1966 Ferrari 275 GTB Alloy by Scaglietti
Price Upon Request
- One of four triple-carburetor, long-nose, torque-tube, aluminum-bodied examples built
- Includes both three- and six-carburetor setups
- Matching-numbers chassis, engine, and gearbox
- Ferrari Classiche certified
Within the hierarchy of 275 GTBs, chassis no. 08497 occupies an interesting niche. It was built as a late-production model with the desirable long-nose bodywork and torque-tube driveshaft. It was also outfitted from new with the sought-after aluminum coachwork. Most who ordered aluminum bodywork were looking to use their cars in competition and also specified the six-carburetor setup. However, 08497 is one of only four alloy-bodied, torque-tube, long-nose 275 GTBs to retain the triple carburetor setup, making it far rarer than its six-carburetor, alloy-bodied siblings.
According to information provided by Ferrari historian Marcel Massini, chassis 08497 was completed by the factory on 12 April 1966 and departed Maranello less than a month later, yet would remain in its native Italy. Also fitted with full leather seats, the car was originally finished in Bianco Polo (20-W-152) over a Nero (VM 8500) interior and was delivered new to Fiorenzo Novali, a resident of Bergamo, through Crepaldi Auto S.a.S., the official Ferrari dealer in Milan. Registered on Italian plates BG 136914, the car remained with him for one year and was subsequently sold to Ettore Bonassoli of Torre Boldone. The car’s third owner was Alessandro de Beneditti of Turin and at that point, the car was re-registered in Turin on registration no. TO A 05345.
In April of 1973, chassis 08497 was imported to the U.S. and sold to August E. Weddle of Goldendale, Washington. Later sold to a Mr. Loomis in California, the car returned to Europe in 1989, when it was acquired by a gentleman in Geneva. After returning to its second home of Bergamo with a subsequent owner, the 275 GTB was sold to Joel Berg in Sweden and restored in blue metallic around 2006. In Berg’s ownership, the car was granted Ferrari Classiche certification, confirming that it is fully matching numbers throughout, including the original engine and gearbox.
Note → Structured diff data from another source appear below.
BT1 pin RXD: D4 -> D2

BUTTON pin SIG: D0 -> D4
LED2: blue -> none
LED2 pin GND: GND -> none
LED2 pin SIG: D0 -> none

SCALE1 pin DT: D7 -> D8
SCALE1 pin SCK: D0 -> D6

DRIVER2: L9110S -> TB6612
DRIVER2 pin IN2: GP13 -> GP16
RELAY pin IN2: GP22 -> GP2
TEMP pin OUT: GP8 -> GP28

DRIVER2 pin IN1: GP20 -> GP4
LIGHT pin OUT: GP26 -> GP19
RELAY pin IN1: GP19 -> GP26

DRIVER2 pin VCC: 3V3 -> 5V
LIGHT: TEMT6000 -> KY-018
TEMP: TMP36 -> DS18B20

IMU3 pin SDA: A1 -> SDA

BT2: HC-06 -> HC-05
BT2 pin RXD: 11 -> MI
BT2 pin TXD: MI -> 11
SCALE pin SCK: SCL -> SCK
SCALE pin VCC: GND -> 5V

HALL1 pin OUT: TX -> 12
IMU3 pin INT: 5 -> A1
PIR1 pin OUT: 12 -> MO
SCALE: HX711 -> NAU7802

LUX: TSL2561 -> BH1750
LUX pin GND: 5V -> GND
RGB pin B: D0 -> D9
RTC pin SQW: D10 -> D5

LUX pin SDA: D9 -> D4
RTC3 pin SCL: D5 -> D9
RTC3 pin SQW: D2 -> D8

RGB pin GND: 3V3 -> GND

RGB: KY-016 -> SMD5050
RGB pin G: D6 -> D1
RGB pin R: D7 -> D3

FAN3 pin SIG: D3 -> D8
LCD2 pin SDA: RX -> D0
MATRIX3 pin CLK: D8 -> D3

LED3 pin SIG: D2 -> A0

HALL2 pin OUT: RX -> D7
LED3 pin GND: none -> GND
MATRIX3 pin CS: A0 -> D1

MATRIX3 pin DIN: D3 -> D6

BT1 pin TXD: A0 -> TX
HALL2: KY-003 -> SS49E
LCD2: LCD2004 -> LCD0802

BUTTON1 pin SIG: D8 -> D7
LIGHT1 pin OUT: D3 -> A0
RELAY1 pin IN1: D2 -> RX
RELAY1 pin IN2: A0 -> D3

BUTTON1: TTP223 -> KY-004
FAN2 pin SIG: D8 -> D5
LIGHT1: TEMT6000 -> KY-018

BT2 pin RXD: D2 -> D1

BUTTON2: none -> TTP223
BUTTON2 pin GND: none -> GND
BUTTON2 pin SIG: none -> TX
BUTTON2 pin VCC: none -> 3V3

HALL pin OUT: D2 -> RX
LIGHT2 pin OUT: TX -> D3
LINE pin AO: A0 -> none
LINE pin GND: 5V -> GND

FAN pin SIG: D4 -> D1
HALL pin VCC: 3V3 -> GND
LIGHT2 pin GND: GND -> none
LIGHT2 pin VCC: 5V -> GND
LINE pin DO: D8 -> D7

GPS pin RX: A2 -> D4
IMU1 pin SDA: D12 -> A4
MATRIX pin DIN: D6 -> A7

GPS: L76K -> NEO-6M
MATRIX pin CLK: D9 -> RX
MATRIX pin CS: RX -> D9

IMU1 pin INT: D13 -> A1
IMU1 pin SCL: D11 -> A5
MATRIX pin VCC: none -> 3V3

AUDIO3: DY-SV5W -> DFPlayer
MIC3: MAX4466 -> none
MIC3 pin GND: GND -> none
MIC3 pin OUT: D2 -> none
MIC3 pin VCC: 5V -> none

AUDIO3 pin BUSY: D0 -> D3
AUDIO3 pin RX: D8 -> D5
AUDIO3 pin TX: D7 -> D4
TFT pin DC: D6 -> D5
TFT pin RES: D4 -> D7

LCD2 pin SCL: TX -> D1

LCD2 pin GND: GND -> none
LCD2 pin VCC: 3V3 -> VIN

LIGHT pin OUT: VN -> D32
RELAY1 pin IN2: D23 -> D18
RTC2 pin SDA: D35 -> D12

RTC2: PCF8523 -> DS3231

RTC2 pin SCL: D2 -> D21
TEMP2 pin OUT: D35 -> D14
It was shown at the 2010 Villa d’Este Concorso d’Eleganza and the next year was driven in the Coppa Milano-Sanremo Rally. In 2014, the car was sold to a significant collector based on the U.S. West Coast, who retains ownership to this day.
A bona-fide, blue-chip collectible, the Ferrari 275 GTB is arguably one of the most beautiful front-engine V-12 Ferraris ever built and a must-have for any serious collector. This example stands out from the rest due to its exceptionally rare build specification and would be an ideal example for entry to concours events as well as vintage rallies.